The JD-U was not the part of the NDA then and had ended up winning just two seats out of 40 it had contested in alliance with the Communist Party of India which failed to open its account. Now the speculations in the media that both BJP and JD-U will be contesting on 17 seats each, leaving six for the remaining NDA partners have obviously left LJP and RLSP red faced.

Observers say they have reasons to register protests with the BJP given their terrific performance in the last polls—the LJP had won six of the seven seats whereas the RLSP had emerged victorious from all the three seats it was offered under the seat sharing. “The RLSP performance rate was 100 percent whereas the LJP was at 90 percent.

It was only too obvious that these two parties would have reacted over the BJP-JD-U proposed seat-sharing deal, and even the BJP chief was definitely aware about this,” explained a political expert adding this could have done so under the plan to delay the seat-sharing announcement on this very ground.

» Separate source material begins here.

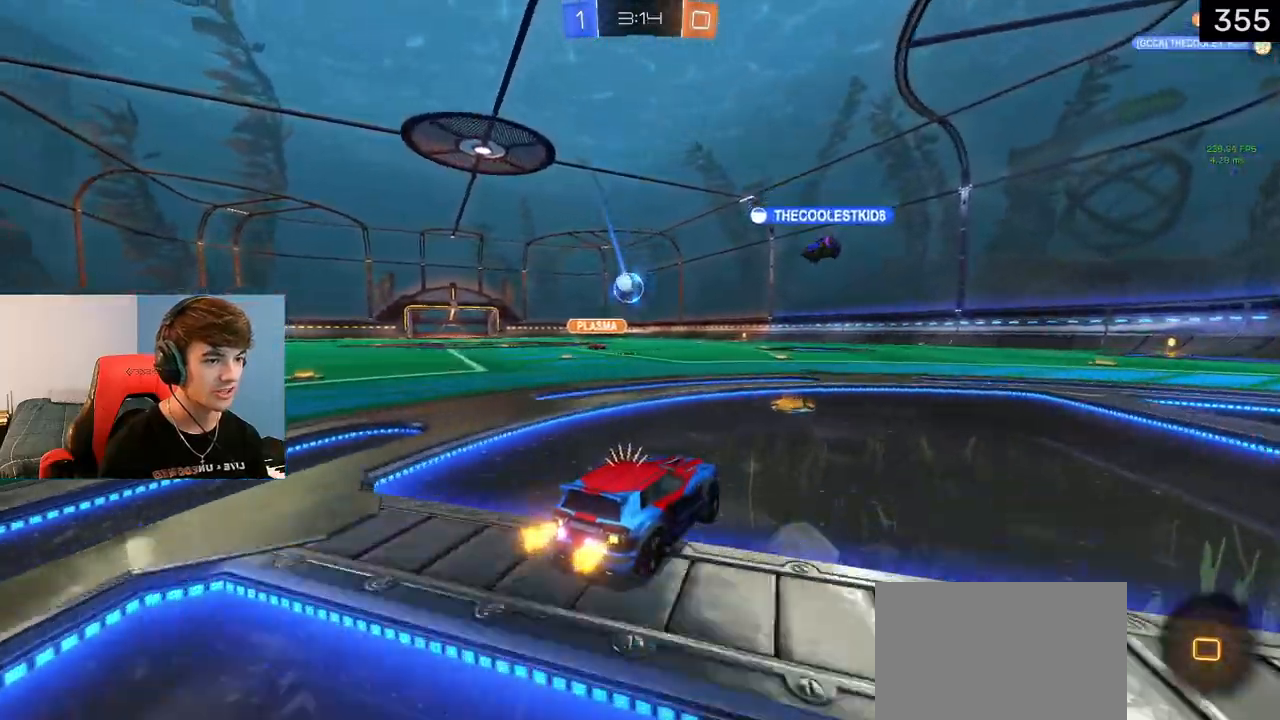
{"buttons": ["L1", "R2"], "left_stick": "up", "right_stick": "center", "events": [[200, "left_stick", "right"], [417, "L1", "down"], [433, "CROSS", "down"], [450, "left_stick", "up"], [500, "CROSS", "up"]]}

Experts say the BJP leadership might have done so under constant pressures from the JDU to calm it down.

Right now, the NDA seatsharing deal looks virtually getting stuck up with the RLSP and the LJP adamant on contesting on same number of seats they had contested in the last Lok Sabha polls. Of them, Kushwaha party is more vocal and wants more seats claiming its support base has increased in the past four years.

So if their demand is met, the BJP and the JD-U will have to contest on 15 seats each while the BJP doesn’t look in a mood to make further sacrifices, it is said. The BJP alone was able to win 22 seats out of total 30 it had contested in the last LS polls.

“If the BJP agrees to the demand of RLSP-LJP, there will be only 15 seats coming to its share which means a sacrifice of its seven winning seats but if doesn’t, chances are that these two allies could walk out of the NDA. So, in my opinion, the JD-U will have to be ready to face the loss in number of seats,” observed an expert wishing not to be quoted.

According to him, JDU has lost its significant support base over the past few years owing its bizarre moves to frequently desert its allies midway.